■ Testo dell'esercizio ■
------------------------------------------------------------------------

Guardando dall'alto del loro trespolo diplomatico, questi esperti sono stati accecati quando il barbaro dittatore ha improvvisamente deciso di fare un po' di aritmetica, ha evidenziato un errore nel contratto (la bancarotta nazionale dell'Ucraina) ed ha rapidamente deciso tenere i suoi 46 milioni di schiavi lontani dalla UE e di darli invece a Mosca. E allora, a causa della loro ridicola burocrazia e alla loro completa mancanza di comprensione della realtà Ucraina, hanno permesso che una iniziale protesta pacifica diventasse come una guerra civile.

I rappresentanti della UE non hanno davvero bisogno di un bagno di sangue con una crisi umanitaria, centinaia di migliaia di rifugiati, attacchi terroristici, carri armati nelle strade e altre piacevolezze del genere, e cercheranno di fare tutto ciò che possono per evitarlo, anche se questo significa che il barbaro e ottuso dittatore deve rimanere in carica. Ma il problema è che il barbaro dittatore sembra aver perso la testa.

------------------------------------------------------------------------

■ Esercizi ■
1 - Rispondi alle seguenti domande sul brano sull'Ucraina.
(a) Quanti schiavi il dittatore ha deciso di tenere lontani dalla UE?
(b) Che cosa è diventata la protesta che all'inizio era pacifica?
(c) Di che cosa i rappresentanti della UE non hanno davvero bisogno?
2 - Trascrivi il passo del brano sull'Ucraina che va da "Guardando dall'alto del" fino a "una guerra civile." compreso.

------------------------------------------------------------------------

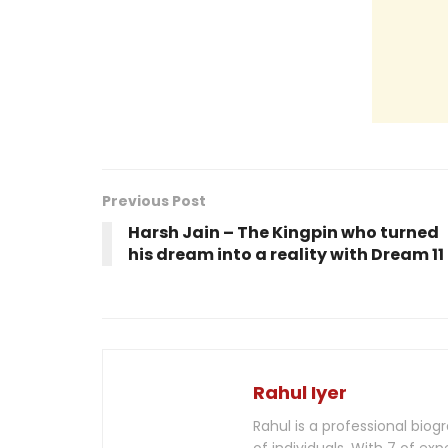
Previous Post
Harsh Jain – The Kingpin who turned
his dream into a reality with Dream 11
Rahul Iyer
Rahul is a professional biog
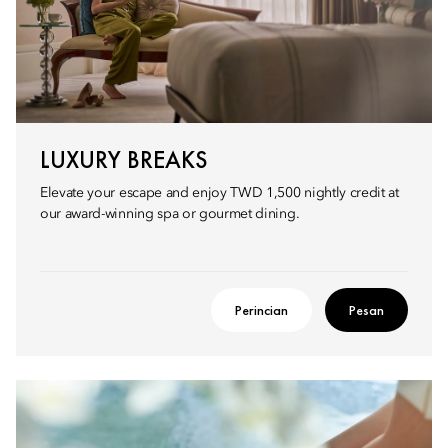
LUXURY BREAKS
Elevate your escape and enjoy TWD 1,500 nightly credit at
our award-winning spa or gourmet dining.
Perincian
Pesan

------------------------------------------------------------------------

■ Soluzioni ■
1 -
(a) 46 milioni.
(b) È diventata come una guerra civile.
(c) Di un bagno di sangue con una crisi umanitaria, centinaia di migliaia di rifugiati, attacchi terroristici, carri armati nelle strade e altre piacevolezze del genere.

2 -
Guardando dall'alto del loro trespolo diplomatico, questi esperti sono stati accecati quando il barbaro dittatore ha improvvisamente deciso di fare un po' di aritmetica, ha evidenziato un errore nel contratto (la bancarotta nazionale dell'Ucraina) ed ha rapidamente deciso tenere i suoi 46 milioni di schiavi lontani dalla UE e di darli invece a Mosca. E allora, a causa della loro ridicola burocrazia e alla loro completa mancanza di comprensione della realtà Ucraina, hanno permesso che una iniziale protesta pacifica diventasse come una guerra civile.